But if a longer workweek eventually reduces, not just marginal productivity, but overall output, why do people in the most competitive industries work so much? Football coaches don’t work 90 – 100 hours a week simply to avoid being at home. If Nick Saban believed it would help win football games, he would kick everyone out of the film room at 5:00 each afternoon.

In the book Talent is Overrated, Geoff Colvin introduces the notion of the 10,000 hour rule. He provides scores of examples of people who became world class at something only after 10,000 hours of deliberate practice. The often-overlooked key here is the word deliberate. It is not merely the number of hours we practice or work that increases our output. It is the number of deliberate, intentional hours we spend doing something that improves our results. And deliberate intentionality requires a compelling motivation.

Our bodies generally require that we sleep about eight hours each day. Unless you’re a New Zealand banker, another eight hours are generally required to provide shelter, food and items society deems necessary, like cell phones.
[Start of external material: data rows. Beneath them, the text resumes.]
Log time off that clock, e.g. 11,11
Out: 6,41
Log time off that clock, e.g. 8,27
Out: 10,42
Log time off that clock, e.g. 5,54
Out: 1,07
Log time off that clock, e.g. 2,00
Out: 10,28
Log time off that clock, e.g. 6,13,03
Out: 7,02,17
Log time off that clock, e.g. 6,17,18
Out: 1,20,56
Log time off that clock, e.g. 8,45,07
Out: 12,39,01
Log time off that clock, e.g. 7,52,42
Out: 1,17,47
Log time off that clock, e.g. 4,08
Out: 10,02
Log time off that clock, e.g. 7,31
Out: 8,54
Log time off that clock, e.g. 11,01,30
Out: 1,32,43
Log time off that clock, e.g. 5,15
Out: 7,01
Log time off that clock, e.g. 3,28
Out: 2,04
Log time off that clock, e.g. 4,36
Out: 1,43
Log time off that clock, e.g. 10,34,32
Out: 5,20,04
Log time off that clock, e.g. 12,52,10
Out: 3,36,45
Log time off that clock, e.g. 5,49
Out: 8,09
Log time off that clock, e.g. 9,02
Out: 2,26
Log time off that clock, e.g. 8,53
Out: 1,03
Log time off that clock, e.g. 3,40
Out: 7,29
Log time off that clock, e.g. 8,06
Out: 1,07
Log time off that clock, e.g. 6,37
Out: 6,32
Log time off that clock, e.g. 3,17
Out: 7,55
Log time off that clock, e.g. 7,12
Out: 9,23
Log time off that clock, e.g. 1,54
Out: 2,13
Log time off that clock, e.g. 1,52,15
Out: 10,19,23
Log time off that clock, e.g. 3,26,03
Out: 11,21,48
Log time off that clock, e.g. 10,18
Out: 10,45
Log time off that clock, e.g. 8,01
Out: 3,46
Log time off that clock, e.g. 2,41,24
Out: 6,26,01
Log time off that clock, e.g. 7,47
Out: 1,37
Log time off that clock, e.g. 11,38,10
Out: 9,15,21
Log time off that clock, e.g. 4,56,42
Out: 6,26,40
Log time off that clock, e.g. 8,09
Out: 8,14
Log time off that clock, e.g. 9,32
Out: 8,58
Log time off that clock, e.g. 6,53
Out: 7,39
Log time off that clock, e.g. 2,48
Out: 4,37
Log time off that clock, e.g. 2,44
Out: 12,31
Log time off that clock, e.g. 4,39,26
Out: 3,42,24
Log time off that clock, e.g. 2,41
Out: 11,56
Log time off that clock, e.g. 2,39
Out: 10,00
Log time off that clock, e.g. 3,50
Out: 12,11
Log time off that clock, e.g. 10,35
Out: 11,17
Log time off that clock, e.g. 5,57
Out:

It is how we spend the remaining third of our life that determines our success, regardless of how we define success. People can productively focus on an activity much longer 32 hours a week if their work is consistent with a major life goal. When a person doesn’t find meaning or fulfillment in his job, he is unlikely to find the energy necessary to create excellence, either.

My guess is that few of those New Zealand bankers were committed to becoming world-class bankers. They were committed to paying their bills – something they could do within 6 or 8 hours a day. Like most people, they were working simply for money. Money is an effective motivator, but only to a point. At Guardian Trust, that point was reached around the 32-hour mark.